Le sue tre tesi principali, esposte nello scritto "Sul non essere", sono fondamentali per comprendere la sua filosofia.

Esse sono molto semplici:

1) l'essere non è; 2) se anche fosse, non sarebbe conoscibile; 3) se anche fosse conoscibile, non sarebbe comunicabile. 

L'essere non è perché se fosse non dovrebbe essere contraddittorio, invece l'essere non è né uno né molti, né generato né ingenerato, è troppo contraddittorio per esistere. Partendo dall'assunto che se A non è in relazione con B, allora nemmeno B è in relazione con A, Gorgia afferma che, siccome il nostro pensiero ha un suo campo d'azione non in relazione con la realtà (posso pensare anche cose che non esistono), allora la realtà non ha nulla a che vedere col nostro pensiero, è pertanto impossibile pensare alla realtà, poiché pensiero e realtà sono due cose distinte. 

A sostegno di questa tesi egli asserisce un altro assunto: noi vediamo una cosa e sappiamo che esiste anche senza sentirla, così come sentiamo un suono e non abbiamo bisogno di conferme visive o tattili per affermare che quel suono esiste. Allo stesso modo, se pensiamo una cosa e poniamo il pensiero sullo stesso piano dei sensi, per quanto riguarda il percepire la realtà, dovremmo accettare che quello che pensiamo esiste a priori, cioè a prescindere dal fatto che i sensi lo confermino, ma questo significherebbe ritenere esistenti esseri come il drago o la chimera, e questo è assurdo. Proprio per questo stesso motivo, l'essere, se anche fosse conoscibile, non sarebbe comunicabile, poiché il contenuto del mio pensiero non è completamente comunicabile: io posso dire blu e avere in mente un colore, tu puoi avere in mente un colore simile (per convenzione) ma leggermente diverso, dunque, quello che arriva a te non è un pensiero, ma puramente un suono.

Tesi ripresa, più di quattordici secoli dopo, da Pirandello. "Crediamo di intenderci, non ci intendiamo mai!", scrive il conterraneo del nostro filosofo in Sei personaggi in cerca di autore (1921).

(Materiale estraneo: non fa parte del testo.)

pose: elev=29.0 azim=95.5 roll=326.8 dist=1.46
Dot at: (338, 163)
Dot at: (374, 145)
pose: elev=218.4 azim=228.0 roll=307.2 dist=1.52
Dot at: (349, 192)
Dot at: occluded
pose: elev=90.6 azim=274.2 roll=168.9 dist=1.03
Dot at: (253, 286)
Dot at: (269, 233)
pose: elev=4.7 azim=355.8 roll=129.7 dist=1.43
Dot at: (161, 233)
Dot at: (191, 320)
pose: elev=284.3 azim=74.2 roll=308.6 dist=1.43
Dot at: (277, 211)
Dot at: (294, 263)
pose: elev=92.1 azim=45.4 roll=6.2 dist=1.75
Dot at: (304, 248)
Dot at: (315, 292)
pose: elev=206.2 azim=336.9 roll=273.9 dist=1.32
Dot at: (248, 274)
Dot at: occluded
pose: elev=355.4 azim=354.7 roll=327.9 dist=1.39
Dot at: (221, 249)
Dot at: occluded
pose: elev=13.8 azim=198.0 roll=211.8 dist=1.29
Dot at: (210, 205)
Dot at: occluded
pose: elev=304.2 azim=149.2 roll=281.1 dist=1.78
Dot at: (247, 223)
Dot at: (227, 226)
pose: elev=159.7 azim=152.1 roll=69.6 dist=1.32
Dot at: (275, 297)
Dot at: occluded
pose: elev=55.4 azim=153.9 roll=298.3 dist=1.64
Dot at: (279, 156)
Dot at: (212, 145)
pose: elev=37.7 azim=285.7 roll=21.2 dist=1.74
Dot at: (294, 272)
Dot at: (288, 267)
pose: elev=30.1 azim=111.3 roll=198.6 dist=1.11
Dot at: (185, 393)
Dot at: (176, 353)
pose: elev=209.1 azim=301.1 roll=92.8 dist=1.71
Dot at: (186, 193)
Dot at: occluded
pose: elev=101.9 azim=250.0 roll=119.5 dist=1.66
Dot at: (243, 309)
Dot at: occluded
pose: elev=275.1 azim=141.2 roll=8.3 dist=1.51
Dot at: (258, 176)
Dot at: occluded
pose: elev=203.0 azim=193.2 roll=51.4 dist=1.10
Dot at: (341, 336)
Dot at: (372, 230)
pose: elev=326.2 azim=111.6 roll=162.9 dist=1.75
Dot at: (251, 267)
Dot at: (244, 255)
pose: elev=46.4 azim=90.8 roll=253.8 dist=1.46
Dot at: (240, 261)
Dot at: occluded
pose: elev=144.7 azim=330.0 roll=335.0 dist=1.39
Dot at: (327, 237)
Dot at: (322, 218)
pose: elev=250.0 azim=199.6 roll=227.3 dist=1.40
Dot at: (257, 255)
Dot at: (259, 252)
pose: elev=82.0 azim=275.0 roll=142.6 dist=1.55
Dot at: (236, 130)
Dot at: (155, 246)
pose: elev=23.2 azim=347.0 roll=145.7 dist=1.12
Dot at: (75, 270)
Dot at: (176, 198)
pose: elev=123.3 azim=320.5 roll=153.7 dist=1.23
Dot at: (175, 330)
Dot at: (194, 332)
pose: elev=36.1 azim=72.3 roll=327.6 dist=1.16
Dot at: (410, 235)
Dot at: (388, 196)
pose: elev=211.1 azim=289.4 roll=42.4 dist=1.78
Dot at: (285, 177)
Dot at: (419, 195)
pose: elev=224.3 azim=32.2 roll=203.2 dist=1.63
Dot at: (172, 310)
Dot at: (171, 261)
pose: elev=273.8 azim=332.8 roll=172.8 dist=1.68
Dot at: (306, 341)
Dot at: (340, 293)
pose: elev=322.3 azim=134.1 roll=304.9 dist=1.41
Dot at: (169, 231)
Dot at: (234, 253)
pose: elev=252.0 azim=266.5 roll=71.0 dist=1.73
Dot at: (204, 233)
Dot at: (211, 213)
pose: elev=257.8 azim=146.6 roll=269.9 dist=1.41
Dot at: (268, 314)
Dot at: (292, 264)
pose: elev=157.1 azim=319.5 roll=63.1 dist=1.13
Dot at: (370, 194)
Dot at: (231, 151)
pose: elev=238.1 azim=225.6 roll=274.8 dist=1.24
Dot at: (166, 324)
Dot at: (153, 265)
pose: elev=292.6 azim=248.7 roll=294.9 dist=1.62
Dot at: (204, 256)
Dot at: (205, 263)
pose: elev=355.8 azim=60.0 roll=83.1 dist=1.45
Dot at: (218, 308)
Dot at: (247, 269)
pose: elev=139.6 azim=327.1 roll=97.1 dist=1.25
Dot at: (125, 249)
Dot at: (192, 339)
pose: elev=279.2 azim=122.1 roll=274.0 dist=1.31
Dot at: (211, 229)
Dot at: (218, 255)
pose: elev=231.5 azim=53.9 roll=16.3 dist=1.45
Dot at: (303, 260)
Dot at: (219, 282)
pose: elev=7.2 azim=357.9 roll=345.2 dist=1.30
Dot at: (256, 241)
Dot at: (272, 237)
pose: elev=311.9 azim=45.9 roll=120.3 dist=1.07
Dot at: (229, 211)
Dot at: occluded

Con Gorgia siamo di fronte alla prima teorizzazione dell'impossibilità di conoscere alcunché in maniera oggettiva. Si è spesso dibattuto, anche, se Gorgia fosse il primo nichilista della storia.

Per Gorgia, il logos, la parola, può tutto. Così, il fine del linguaggio non è quello di enunciare e trasmettere delle conoscenze, ma quello di persuadere. Da questo interesse per la parola, nascerà quella che viene definita eristica, ossia quella pratica che consiste nel controbattere qualsiasi affermazione dell'avversario sfruttando non tanto i concetti espressi, quanto piuttosto le ambiguità della comunicazione stessa.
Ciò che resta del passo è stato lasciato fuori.